U.S.: Obama to Award Medal of Honor to 19 Victims of Discrimination

United States President Barack Obama will award medal of honors to 24 soldiers who were 'overlooked' due to racial, ethnic and religious discrimination.  (Photo Credit: Wikipedia)

United States President Barack Obama will award medal of honors to 24 soldiers who were ‘overlooked’ due to racial, ethnic and religious discrimination.
(Photo Credit: Wikipedia)

The Washington Post is reporting that United States President Barack Obama will award the Medal of Honor, the nation’s highest commendation for combat valor, to a group of servicemen who were overlooked based on discrimination. The group is composed of Jewish, Hispanic and African-Americans who were “passed over” because of their racial or ethnic backgrounds. The recipients served in World War II, Korea, and Vietnam. Scott Wilson of the Washington Post writes:

“The unusual presentation will culminate a 12-year Pentagon review ordered by Congress into past discrimination in the ranks and will hold a particular poignancy when conducted by the nation’s first African-American president.

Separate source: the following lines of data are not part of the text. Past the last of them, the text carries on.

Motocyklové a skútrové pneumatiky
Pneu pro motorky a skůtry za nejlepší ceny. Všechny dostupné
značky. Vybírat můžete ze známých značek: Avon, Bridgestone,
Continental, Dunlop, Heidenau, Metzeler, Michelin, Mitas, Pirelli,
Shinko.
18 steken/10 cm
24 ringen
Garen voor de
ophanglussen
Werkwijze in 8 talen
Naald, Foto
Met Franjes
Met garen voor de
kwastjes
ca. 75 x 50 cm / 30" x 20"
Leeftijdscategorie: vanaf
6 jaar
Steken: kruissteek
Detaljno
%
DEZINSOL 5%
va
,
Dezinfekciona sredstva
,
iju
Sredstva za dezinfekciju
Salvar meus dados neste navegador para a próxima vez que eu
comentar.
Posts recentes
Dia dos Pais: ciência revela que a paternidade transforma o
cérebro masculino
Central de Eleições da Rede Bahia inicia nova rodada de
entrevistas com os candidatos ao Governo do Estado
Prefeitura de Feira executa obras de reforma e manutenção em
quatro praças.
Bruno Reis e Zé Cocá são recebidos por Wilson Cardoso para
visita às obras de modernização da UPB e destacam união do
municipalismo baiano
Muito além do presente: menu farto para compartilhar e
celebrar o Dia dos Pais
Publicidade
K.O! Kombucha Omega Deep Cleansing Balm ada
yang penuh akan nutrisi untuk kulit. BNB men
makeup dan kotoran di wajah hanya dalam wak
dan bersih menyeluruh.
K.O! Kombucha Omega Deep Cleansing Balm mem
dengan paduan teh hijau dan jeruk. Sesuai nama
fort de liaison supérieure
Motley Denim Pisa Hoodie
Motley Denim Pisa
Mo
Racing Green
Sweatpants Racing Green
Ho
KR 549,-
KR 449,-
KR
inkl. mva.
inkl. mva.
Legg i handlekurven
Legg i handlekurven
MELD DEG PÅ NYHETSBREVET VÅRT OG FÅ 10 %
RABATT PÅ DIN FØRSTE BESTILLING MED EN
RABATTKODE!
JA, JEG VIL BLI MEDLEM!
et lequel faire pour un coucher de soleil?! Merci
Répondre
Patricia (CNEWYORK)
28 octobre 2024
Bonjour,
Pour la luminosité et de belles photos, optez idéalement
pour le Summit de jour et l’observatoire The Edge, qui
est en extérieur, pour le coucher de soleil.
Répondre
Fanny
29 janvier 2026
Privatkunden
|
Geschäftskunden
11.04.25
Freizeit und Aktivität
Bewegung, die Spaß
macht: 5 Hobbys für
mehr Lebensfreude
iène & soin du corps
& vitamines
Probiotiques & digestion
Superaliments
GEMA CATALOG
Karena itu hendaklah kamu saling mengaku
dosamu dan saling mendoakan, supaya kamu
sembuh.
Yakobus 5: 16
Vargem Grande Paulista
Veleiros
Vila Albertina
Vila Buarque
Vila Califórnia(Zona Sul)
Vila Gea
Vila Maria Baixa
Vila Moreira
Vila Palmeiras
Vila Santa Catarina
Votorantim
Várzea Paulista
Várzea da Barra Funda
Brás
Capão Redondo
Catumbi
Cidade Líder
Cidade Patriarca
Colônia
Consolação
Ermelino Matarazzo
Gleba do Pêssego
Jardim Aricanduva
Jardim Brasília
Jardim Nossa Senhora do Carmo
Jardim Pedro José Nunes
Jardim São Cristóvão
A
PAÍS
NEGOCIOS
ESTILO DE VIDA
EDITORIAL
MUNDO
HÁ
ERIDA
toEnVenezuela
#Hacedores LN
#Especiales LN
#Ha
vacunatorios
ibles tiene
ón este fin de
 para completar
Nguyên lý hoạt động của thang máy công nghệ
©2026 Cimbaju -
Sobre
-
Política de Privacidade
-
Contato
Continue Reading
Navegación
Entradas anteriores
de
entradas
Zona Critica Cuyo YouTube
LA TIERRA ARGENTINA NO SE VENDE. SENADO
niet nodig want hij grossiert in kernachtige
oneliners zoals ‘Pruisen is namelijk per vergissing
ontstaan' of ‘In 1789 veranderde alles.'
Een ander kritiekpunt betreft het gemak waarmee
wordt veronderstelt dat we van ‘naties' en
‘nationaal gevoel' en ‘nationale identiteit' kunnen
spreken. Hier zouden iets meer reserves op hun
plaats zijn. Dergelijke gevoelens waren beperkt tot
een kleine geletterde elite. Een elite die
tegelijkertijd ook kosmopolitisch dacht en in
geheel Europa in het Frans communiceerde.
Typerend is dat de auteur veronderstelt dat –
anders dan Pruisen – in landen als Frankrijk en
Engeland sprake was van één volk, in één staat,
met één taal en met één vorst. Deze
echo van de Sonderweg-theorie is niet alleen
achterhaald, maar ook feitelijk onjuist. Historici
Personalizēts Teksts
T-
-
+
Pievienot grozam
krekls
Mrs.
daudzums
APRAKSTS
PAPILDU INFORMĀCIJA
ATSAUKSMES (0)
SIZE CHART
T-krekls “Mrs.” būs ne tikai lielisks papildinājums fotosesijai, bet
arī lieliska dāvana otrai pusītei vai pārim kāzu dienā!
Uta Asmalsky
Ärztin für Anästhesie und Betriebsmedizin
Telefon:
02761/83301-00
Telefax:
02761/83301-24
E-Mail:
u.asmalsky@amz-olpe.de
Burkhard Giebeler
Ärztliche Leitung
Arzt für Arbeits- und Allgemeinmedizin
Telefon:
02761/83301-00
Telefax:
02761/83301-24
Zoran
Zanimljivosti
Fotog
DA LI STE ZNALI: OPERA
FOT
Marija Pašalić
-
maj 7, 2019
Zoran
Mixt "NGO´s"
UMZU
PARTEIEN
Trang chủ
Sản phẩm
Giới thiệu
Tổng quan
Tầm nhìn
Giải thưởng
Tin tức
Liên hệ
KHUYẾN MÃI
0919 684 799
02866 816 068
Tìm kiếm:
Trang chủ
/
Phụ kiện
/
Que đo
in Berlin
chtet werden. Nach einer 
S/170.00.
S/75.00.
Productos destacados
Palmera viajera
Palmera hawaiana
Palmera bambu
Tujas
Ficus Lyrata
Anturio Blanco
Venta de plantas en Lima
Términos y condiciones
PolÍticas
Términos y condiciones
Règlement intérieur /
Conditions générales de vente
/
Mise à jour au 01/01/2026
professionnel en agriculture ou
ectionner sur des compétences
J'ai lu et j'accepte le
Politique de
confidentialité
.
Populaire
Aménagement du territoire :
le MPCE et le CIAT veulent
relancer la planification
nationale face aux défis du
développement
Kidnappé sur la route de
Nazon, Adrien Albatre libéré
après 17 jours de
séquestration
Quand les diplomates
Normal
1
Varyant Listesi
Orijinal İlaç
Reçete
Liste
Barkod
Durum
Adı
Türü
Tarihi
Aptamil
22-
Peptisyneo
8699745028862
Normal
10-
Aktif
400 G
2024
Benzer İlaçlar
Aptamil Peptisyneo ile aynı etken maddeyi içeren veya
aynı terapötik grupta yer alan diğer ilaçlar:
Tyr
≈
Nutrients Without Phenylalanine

Although the review predates Obama’s tenure, he has made addressing discrimination in the military — including ending the ban on gay and lesbian service members — a priority as commander in chief.

With the ornate White House East Room as backdrop, the March 18 ceremony will mark another step to revisit a history of discrimination in the armed forces as the nation’s demographics and social values shift rapidly.”

Only three of the soldiers that will be honored are still alive.